When we approached the remodeling of this 1913 Craftsman bungalow, several governing principles were immediately established. First, the pedigree of the house obligated us to be good stewards of its history and to respect its careful detailing and relative scale of spaces. Drawing on our extensive experience in decorative arts, we incorporated fine details that make this project completely unique to its location and owners.
We designed the art glass panels with inspiration from original pieces in the front of the house. The lighting, fashioned from unlacquered brass, hand-blow glass, and cherry to match the cabinetry, were designed by our studio and fabricated locally. Unfinished attic space above allowed the creation of a tent ceiling that defines the middle of the room, augmenting the expansive feel of the space. A hand-painted stenciling on the cherry frieze subtly completes the composition of details.

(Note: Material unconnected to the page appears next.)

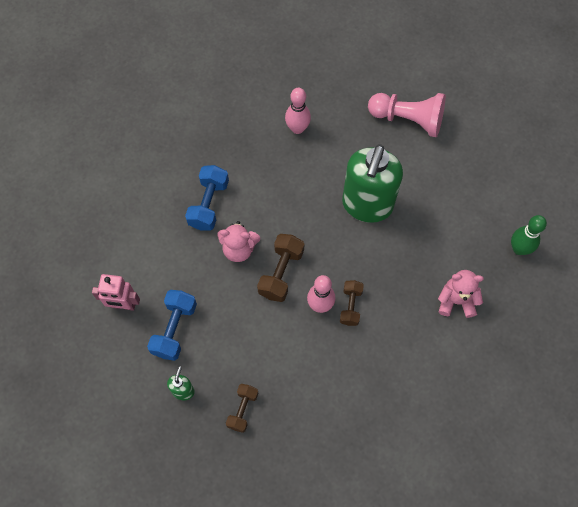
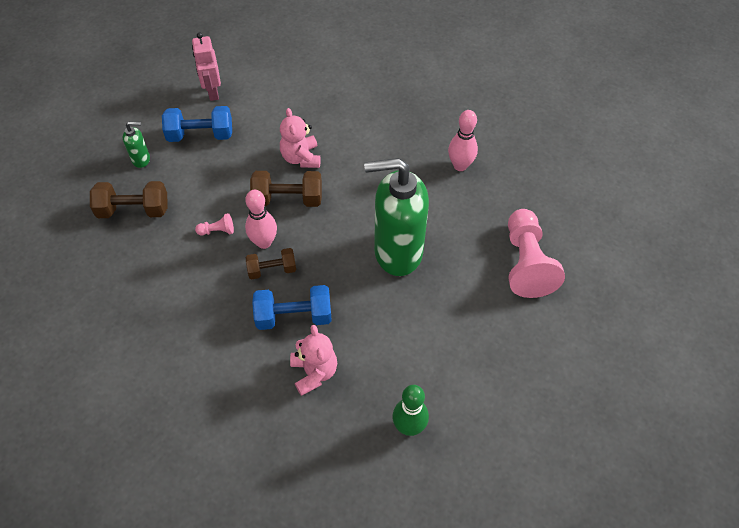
camera: 70 degrees right, 10 degrees down
(209, 204) = (339, 121): blue dumbbell -> blue dumbbell (294, 316)
(242, 410) = (134, 210): brown dumbbell -> brown dumbbell, size x1.52
(294, 341) = (217, 231): none -> pink pawn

The owners, a part-time rancher and an accomplished artist, gave us plenty of inspiration. Custom cutouts, mother-of-pearl inlays, and a handmade copper hood pay homage simultaneously to both the original aesthetic of the house and our clients’ artistic sensibilities.
Finally, one the most important goals of this project was to make sure the house was suited for modern life. When buildings become incompatible with modern living, they are in danger of obsolescence, even demolition. While successfully maintaining the proper historic aesthetic, all the desirable modern amenities have been thoughtfully incorporated. Rather than an island, we designed an Arts & Crafts-styled table that can be moved out of the way during large gatherings. Modern, stainless steel ovens and cooktop serve as understated indications that while this kitchen gives the spirit of 1913, it’s ready for today’s demands.